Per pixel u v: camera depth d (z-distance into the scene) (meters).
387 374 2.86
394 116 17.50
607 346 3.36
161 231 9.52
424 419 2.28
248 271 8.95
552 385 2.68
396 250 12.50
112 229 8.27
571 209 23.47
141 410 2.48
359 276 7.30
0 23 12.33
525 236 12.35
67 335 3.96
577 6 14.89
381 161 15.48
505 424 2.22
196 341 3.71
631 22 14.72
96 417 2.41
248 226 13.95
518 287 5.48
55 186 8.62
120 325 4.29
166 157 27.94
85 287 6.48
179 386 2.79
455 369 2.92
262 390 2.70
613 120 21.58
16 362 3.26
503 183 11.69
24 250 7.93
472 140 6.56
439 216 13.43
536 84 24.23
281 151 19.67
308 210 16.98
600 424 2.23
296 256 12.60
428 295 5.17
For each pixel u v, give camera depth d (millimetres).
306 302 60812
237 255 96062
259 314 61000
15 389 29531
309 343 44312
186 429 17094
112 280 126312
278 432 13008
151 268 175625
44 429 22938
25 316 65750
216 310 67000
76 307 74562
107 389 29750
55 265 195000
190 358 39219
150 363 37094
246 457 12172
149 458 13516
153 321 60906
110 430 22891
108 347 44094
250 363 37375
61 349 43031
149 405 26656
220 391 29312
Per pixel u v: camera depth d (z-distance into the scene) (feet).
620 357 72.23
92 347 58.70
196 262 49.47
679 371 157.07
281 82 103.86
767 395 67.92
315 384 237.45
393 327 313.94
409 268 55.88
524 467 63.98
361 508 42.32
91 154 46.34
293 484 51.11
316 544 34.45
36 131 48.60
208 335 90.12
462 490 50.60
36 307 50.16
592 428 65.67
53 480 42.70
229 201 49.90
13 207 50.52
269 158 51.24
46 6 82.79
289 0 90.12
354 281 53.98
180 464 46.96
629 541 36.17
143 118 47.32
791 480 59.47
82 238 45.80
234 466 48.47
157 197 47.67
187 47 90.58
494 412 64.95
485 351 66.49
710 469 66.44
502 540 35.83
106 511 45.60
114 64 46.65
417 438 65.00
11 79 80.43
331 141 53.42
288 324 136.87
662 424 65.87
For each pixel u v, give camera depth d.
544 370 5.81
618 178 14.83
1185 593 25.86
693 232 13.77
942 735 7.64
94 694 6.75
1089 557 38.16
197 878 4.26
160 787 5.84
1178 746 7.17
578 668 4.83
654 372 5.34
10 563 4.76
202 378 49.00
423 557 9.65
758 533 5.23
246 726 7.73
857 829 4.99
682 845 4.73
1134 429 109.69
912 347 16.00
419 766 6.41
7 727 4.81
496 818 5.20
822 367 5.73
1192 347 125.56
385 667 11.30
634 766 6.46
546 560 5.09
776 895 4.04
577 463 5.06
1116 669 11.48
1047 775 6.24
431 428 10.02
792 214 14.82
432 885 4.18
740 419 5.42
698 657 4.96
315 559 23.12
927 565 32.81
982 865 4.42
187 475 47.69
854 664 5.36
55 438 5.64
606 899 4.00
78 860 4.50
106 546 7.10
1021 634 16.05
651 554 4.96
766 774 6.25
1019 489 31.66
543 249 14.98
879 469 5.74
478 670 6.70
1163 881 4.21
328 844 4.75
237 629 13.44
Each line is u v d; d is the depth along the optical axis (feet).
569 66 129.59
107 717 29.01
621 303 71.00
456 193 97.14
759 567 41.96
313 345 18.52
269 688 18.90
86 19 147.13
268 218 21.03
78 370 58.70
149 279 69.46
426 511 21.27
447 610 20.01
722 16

------------------------

__Exercise goal__: From the entries above, write out only the lines starting at the line that holds "600 424 2.23" and ending at the line that holds "76 307 74562", keeping both and matching them exactly.

__The answer__:
600 424 2.23
296 256 12.60
428 295 5.17
For each pixel u v, give camera depth d (millimetres).
306 302 60812
237 255 96062
259 314 61000
15 389 29531
309 343 44312
186 429 17094
112 280 126312
278 432 13008
151 268 175625
44 429 22938
25 316 65750
216 310 67000
76 307 74562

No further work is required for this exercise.